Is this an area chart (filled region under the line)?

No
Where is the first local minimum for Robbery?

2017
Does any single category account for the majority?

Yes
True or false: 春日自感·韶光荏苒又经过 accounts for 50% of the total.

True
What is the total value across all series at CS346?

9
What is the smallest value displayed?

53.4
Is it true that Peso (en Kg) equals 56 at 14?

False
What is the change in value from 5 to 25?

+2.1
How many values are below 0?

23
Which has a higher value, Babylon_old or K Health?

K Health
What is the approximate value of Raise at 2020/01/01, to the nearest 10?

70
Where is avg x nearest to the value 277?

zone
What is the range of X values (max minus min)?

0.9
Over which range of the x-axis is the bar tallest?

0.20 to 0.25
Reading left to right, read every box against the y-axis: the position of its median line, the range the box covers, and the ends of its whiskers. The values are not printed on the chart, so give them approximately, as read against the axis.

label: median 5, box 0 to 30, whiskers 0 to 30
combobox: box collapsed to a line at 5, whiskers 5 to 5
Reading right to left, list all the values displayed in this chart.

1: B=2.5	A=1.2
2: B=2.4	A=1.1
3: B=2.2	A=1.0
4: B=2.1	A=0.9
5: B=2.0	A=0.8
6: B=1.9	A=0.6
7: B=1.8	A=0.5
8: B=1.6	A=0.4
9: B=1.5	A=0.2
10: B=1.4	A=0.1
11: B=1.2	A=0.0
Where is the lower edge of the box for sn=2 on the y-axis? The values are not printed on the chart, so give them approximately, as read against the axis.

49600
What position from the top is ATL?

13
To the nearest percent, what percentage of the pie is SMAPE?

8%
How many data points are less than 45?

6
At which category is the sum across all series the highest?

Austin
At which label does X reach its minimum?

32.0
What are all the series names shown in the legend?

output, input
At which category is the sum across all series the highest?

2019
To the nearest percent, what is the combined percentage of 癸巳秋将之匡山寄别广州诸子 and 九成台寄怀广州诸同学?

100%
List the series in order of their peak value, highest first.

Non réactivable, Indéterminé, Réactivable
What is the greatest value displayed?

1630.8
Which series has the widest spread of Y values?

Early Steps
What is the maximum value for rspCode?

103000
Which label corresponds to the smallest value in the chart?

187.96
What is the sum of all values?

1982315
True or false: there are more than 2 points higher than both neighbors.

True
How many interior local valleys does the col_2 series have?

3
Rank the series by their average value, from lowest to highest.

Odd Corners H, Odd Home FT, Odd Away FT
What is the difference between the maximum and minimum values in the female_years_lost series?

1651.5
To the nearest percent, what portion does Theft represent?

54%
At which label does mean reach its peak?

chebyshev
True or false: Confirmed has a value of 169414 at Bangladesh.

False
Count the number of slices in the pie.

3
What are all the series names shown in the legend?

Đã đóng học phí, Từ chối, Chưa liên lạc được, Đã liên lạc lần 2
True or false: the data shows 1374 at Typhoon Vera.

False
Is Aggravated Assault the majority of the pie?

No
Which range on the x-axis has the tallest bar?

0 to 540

■ ■ ■

How to complete this task: Print every item above verbatim, from the first to the last.

Solution:
Is this an area chart (filled region under the line)?

No
Where is the first local minimum for Robbery?

2017
Does any single category account for the majority?

Yes
True or false: 春日自感·韶光荏苒又经过 accounts for 50% of the total.

True
What is the total value across all series at CS346?

9
What is the smallest value displayed?

53.4
Is it true that Peso (en Kg) equals 56 at 14?

False
What is the change in value from 5 to 25?

+2.1
How many values are below 0?

23
Which has a higher value, Babylon_old or K Health?

K Health
What is the approximate value of Raise at 2020/01/01, to the nearest 10?

70
Where is avg x nearest to the value 277?

zone
What is the range of X values (max minus min)?

0.9
Over which range of the x-axis is the bar tallest?

0.20 to 0.25
Reading left to right, read every box against the y-axis: the position of its median line, the range the box covers, and the ends of its whiskers. The values are not printed on the chart, so give them approximately, as read against the axis.

label: median 5, box 0 to 30, whiskers 0 to 30
combobox: box collapsed to a line at 5, whiskers 5 to 5
Reading right to left, list all the values displayed in this chart.

1: B=2.5	A=1.2
2: B=2.4	A=1.1
3: B=2.2	A=1.0
4: B=2.1	A=0.9
5: B=2.0	A=0.8
6: B=1.9	A=0.6
7: B=1.8	A=0.5
8: B=1.6	A=0.4
9: B=1.5	A=0.2
10: B=1.4	A=0.1
11: B=1.2	A=0.0
Where is the lower edge of the box for sn=2 on the y-axis? The values are not printed on the chart, so give them approximately, as read against the axis.

49600
What position from the top is ATL?

13
To the nearest percent, what percentage of the pie is SMAPE?

8%
How many data points are less than 45?

6
At which category is the sum across all series the highest?

Austin
At which label does X reach its minimum?

32.0
What are all the series names shown in the legend?

output, input
At which category is the sum across all series the highest?

2019
To the nearest percent, what is the combined percentage of 癸巳秋将之匡山寄别广州诸子 and 九成台寄怀广州诸同学?

100%
List the series in order of their peak value, highest first.

Non réactivable, Indéterminé, Réactivable
What is the greatest value displayed?

1630.8
Which series has the widest spread of Y values?

Early Steps
What is the maximum value for rspCode?

103000
Which label corresponds to the smallest value in the chart?

187.96
What is the sum of all values?

1982315
True or false: there are more than 2 points higher than both neighbors.

True
How many interior local valleys does the col_2 series have?

3
Rank the series by their average value, from lowest to highest.

Odd Corners H, Odd Home FT, Odd Away FT
What is the difference between the maximum and minimum values in the female_years_lost series?

1651.5
To the nearest percent, what portion does Theft represent?

54%
At which label does mean reach its peak?

chebyshev
True or false: Confirmed has a value of 169414 at Bangladesh.

False
Count the number of slices in the pie.

3
What are all the series names shown in the legend?

Đã đóng học phí, Từ chối, Chưa liên lạc được, Đã liên lạc lần 2
True or false: the data shows 1374 at Typhoon Vera.

False
Is Aggravated Assault the majority of the pie?

No
Which range on the x-axis has the tallest bar?

0 to 540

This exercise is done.